Un altro dato emerge anche dal confronto con altri paesi europei. Si parla molto di politiche economiche e sociali che incentivino le nascite e diversi paesi del Nord Europa hanno una tradizione consolidata in merito: cospicui assegni familiari, asili nido, permessi parentali, e così via. Eppure vediamo che i tassi di fecondità, per quanto più alti che in Italia, restano ben sotto al livello di sostituzione. Il perché è semplice: la motivazione per avere o non avere un figlio non è anzitutto economica, ma culturale. Le condizioni economiche e le agevolazioni statali hanno sicuramente incidenza su chi ha già deciso di avere figli (ed è per questo che è saggio favorire le famiglie numerose) ma non hanno alcun effetto sulla decisione di averli.
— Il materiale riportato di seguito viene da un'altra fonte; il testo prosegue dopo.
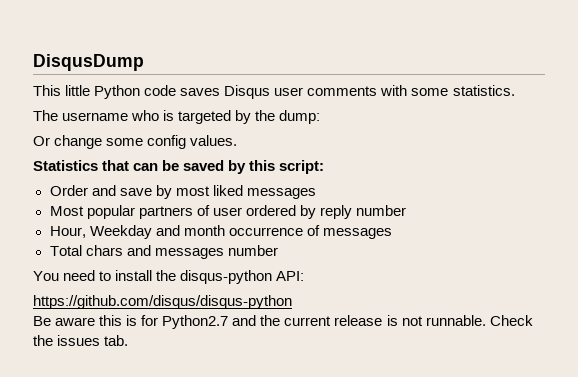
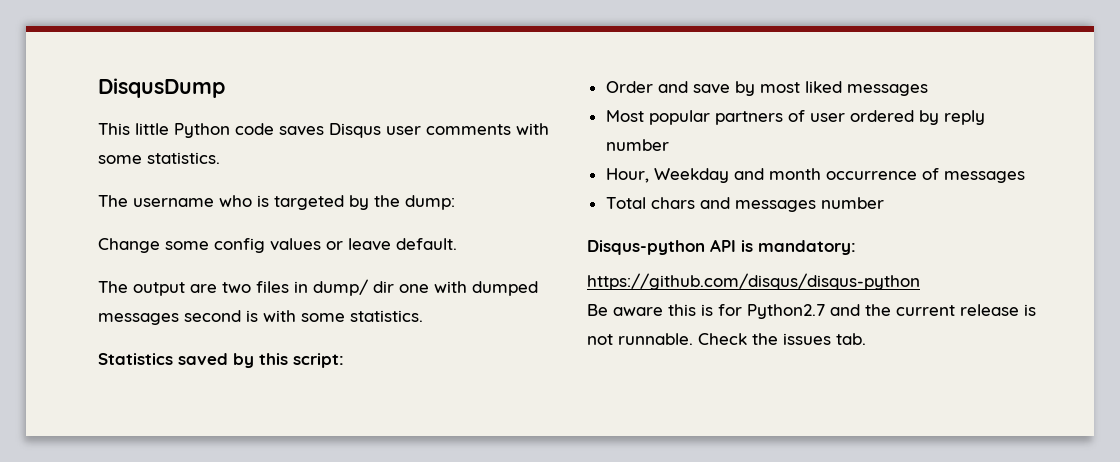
[33,135,238,149] [33,160,180,171] Or change some config values. // Statistics that can be -> [98,238,457,253] [98,279,538,296] [98,310,423,325] [98,353,173,365] Change some config values or leave default. // The output are two files in dump/ dir one with dumped messages second is with some statistics. // Statistics
[33,270,305,284] You need to install the disqus-python API: -> [587,239,856,255] Disqus-python API is mandatory:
Ovvero, se una coppia ha deciso di non avere figli non saranno certo il bonus bebè o la disponibilità di un asilo nido a farle cambiare idea.
Bisogna avere una speranza per poter generare la vita, bisogna credere che c’è un destino buono, che sia possibile costruire qualcosa di positivo. Soprattutto oggi che anche il semplice assecondare la nostra natura, che ci vuole madri e padri, è diventato più difficile a causa della martellante propaganda avversa.
Ed è qui che notiamo come il crollo della fecondità in Italia sia andato di pari passo con il processo di secolarizzazione, con la perdita della fede cattolica e della propria identità. Ci vuole una grande opera di evangelizzazione, di annuncio di una Speranza certa, come quello che ci raggiunge ora con il Natale. Qui si apre il grande compito della Chiesa: non c’è bisogno di vescovi che parlino di fisco e contratti di lavoro, neanche di vescovi che tirino la volata a chi vuole sostituire i bambini mancanti con gli immigrati; ma di vescovi e sacerdoti che richiamino tutto il popolo alla missione, all’annuncio di Cristo. Ogni altra misura alla lunga sarà inutile se non si riparte da qui.